Швейная машинка торопливо накладывает один шов за другим. В среду в Пльзени арестовали Любу. Опасения Марушки приобрели реальность. Теперь она на очереди, в этом нет сомнений. Все ее существо напряжено, каждый нерв, каждая клетка ее тела находятся в постоянной готовности. В цехе шумят швейные машинки, окна выходят во двор, но Марушка старается услышать все звуки, доносящиеся с улицы.
В кабинете фабриканта Рачека зазвонил телефон.
— Пан Рачек, пришел представитель гестапо, хочет с вами поговорить.
Фабрикант уже не впервые сталкивался с гестапо. Он знал, что этот звонок ничего хорошего не сулит. Ему показалось, что прошло много времени, прежде чем раздался стук в дверь. Прилично одетый мужчина в гражданском показал ему удостоверение тайной полиции.
— У вас работает Мария Кудержикова? — Его чешский язык был безупречным.
— Да, — ответил фабрикант после краткого молчания. — В бандажном цехе в качестве швеи.
— У меня приказ арестовать ее. Отведите меня в цех.
Рачек начал заметно нервничать.
— Прошу не арестовывать ее на рабочем месте. Это может вызвать большую панику и отрицательно сказаться на результатах труда. Я приведу ее сюда, если не возражаете.
Он прошел через двор и поднялся на второй этаж. Перед дверями бандажного цеха он остановился. А что, если в последний момент она убежит? Но куда? Цех находится на втором этаже, а под окнами забетонированный двор. А через дверь? Нельзя, двери, ведущие в здание, стеклянные. Ее может спасти только чудо. Но, может быть, она сама что-нибудь придумает, ведь у нее, наверное, все предусмотрено.
Он приоткрыл дверь и заглянул в цех. Марушка будто бы ждала этого. Несколько быстрых шагов — и она у дверей.
— За вами пришли из гестапо.
Он произнес эти слова или она поняла их по движению губ? Он хотел еще добавить: «Бегите из этого проклятого города», но Марушка уже исчезла за дверями.

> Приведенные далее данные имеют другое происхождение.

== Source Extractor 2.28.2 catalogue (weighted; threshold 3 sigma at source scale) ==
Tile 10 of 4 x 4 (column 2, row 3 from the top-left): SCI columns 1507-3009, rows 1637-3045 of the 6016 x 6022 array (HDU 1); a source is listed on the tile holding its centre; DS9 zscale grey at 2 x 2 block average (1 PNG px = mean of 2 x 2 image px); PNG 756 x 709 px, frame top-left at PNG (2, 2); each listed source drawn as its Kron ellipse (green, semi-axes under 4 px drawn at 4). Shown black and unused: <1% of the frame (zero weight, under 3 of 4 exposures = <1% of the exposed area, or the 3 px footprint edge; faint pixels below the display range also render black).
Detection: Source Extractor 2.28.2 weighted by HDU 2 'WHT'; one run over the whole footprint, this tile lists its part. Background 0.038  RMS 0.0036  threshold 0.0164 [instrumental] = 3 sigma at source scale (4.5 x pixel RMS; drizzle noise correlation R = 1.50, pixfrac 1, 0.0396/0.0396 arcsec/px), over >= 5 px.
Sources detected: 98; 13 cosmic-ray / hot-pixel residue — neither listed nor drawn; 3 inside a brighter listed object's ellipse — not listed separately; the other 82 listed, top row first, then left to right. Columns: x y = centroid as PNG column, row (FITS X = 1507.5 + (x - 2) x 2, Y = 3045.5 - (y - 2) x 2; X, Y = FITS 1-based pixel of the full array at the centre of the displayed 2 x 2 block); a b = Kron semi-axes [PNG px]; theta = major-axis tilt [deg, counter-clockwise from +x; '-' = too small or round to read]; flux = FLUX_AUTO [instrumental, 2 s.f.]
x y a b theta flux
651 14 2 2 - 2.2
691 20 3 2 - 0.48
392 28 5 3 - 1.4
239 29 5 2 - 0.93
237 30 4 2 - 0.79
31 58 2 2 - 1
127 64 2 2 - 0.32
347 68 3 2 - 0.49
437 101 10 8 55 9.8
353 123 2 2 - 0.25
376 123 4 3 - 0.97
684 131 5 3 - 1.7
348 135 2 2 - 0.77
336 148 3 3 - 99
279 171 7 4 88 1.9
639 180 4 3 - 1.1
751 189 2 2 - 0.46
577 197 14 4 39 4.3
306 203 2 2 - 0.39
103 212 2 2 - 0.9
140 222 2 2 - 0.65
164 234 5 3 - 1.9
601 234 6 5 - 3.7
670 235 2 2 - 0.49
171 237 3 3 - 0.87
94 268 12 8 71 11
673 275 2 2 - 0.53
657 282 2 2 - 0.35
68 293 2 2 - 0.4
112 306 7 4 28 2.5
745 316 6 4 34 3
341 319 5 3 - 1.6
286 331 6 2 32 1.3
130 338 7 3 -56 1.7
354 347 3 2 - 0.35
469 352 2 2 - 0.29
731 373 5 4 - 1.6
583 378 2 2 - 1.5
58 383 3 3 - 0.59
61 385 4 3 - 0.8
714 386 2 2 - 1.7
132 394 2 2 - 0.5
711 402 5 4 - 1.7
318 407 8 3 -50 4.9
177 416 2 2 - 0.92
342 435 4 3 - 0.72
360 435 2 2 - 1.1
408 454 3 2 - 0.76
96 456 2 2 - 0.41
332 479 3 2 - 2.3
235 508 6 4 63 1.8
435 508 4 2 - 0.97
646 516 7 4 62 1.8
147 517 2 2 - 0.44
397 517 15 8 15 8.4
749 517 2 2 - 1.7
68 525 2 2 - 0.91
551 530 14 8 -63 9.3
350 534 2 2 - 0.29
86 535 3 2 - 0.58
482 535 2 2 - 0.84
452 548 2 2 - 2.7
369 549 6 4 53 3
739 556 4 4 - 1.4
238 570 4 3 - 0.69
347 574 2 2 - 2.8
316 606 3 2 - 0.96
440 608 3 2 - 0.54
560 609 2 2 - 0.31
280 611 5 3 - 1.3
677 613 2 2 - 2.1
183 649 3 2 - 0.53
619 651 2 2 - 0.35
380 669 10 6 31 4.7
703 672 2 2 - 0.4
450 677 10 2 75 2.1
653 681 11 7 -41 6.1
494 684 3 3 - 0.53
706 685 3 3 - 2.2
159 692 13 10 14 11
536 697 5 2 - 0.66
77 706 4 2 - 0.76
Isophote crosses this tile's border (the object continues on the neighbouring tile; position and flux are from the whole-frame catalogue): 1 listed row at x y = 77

Она быстро избавляется от всех вещей, которые могли бы уличить ее или друзей. От страха, который сжал сердце после слов Рачека, все внутри похолодело и как бы окаменело. Только мозг продолжал работать хладнокровно, точно машина. Она уничтожает все найденное в карманах и под подкладкой пальто.

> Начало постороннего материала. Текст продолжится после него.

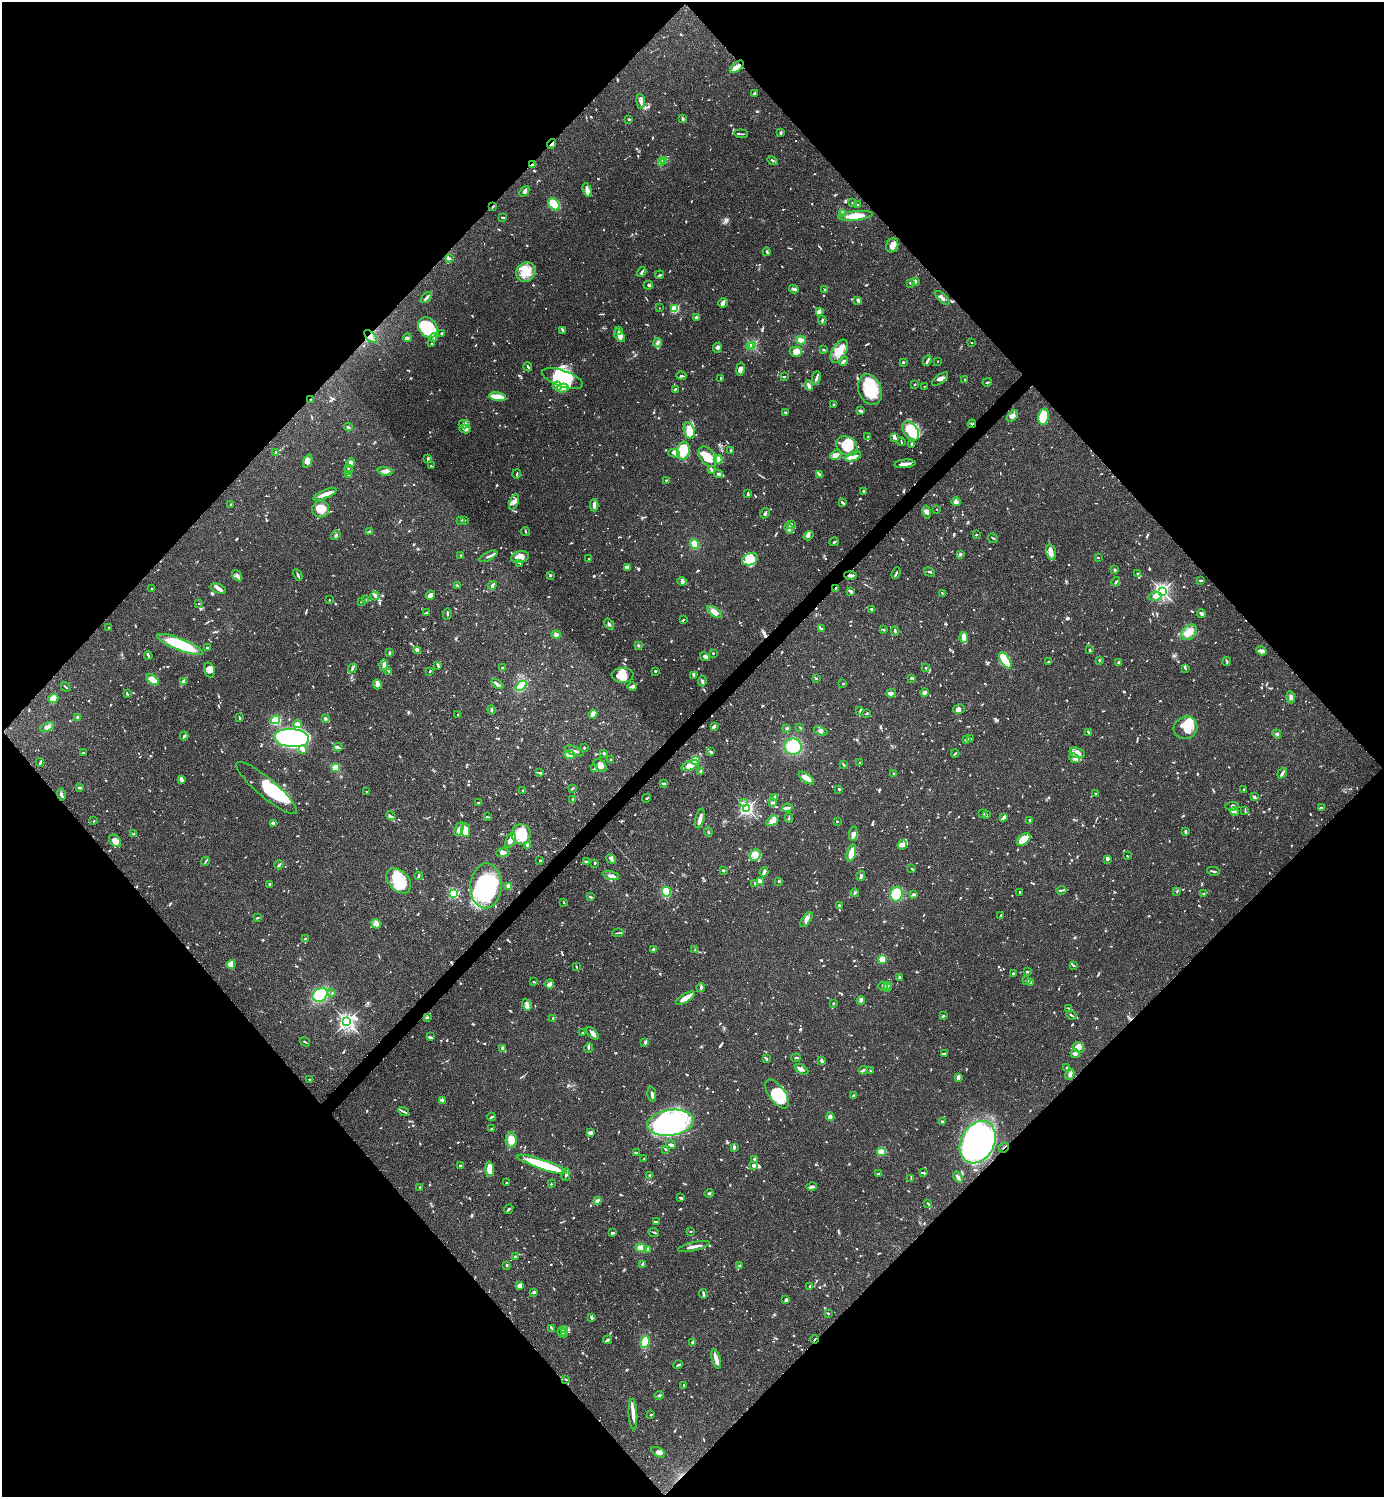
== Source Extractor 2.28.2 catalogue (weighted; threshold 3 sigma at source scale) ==
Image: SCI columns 300-5825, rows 1-5980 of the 5983 x 5983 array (HDU 1 of 3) = the unmasked area's bounding box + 8 px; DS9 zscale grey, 4 x 4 block average (1 PNG px = mean of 4 x 4 image px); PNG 1386 x 1499 px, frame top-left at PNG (2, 2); each listed source drawn as its Kron ellipse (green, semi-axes under 4 px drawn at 4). Shown black and unused: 51% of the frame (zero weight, under 3 of 4 exposures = <1% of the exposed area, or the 3 px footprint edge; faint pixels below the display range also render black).
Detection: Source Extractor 2.28.2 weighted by HDU 2 'WHT'. Background 0.0659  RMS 0.0032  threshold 0.0144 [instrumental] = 3 sigma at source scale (4.5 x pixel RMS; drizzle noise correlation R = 1.50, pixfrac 1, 0.05/0.05 arcsec/px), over >= 5 px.
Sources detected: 1601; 11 too faint to see at this stretch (4 x 4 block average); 20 inside a brighter object's white glare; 10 cosmic-ray / hot-pixel residue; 1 long thin detection or spike segment (spike, bleed or trail) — neither listed nor drawn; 65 coinciding with a brighter row at this scale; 149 inside a brighter listed object's ellipse — not listed separately; of the other 1345, all 500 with FLUX_AUTO >= 1.72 (the completeness limit of this list) listed and drawn (845 fainter detections not listed), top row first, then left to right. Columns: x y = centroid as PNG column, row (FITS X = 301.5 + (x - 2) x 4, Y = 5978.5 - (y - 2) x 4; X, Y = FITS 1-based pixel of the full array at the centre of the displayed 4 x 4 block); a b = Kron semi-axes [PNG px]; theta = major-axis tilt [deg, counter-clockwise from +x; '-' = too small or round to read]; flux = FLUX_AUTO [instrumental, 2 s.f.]
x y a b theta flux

Только после этого в пальто и с сумкой в руке она выходит из цеха и идет с директором в его кабинет.
Чешский агент гестапо сидит в кожаном кресле за столом. Жестом руки он показывает Марушке на другое кресло.
— Вы часто бываете в Пльзени? — спросил он ее, и в то время, когда Марушка спокойно и обдуманно подбирала слова и давала уклончивые ответы, Рачек, сидящий за письменным столом, увидел, как она вытащила из сумки конверт и незаметно для гестаповца засунула его под никелированную шкатулку для сигар.
У нее как будто бы исчезли страх и волнение последних дней. То, чего она с такой боязнью ожидала, чего хотела избежать, произошло. Теперь ничего не нужно ждать, скрываться и опасаться.
Она с улыбкой подошла к Рачеку и протянула руку:
— Прощайте…
— Марушка, я надеюсь, что вы скоро вернетесь, — с улыбкой говорит ей Рачек, хотя прекрасно знает, что оттуда, куда увезут Марушку, никто не возвращается.
Гестаповец галантно открывает перед ней дверь кабинета и ведет ее на улицу. У тротуара стоит черная автомашина. Дверь захлопывается, раздается тихое шуршание шин по асфальту.
Рачек стоит у окна и неподвижно смотрит на то место, где только что стояла полицейская машина. Мысленно он провожает ее по брненским улицам, по Коуницкому проспекту до самого Вевержи, где в красном здании правового факультета размещается гестапо.
Проходит немало времени, прежде чем Рачек выходит из состояния оцепенения. Очнувшись, он медленно подходит к столу и отодвигает шкатулку для сигар.
Письмо адресовано Марушке, конверт пустой. На штампе читает: Литомишль, 1.XII 1941 года.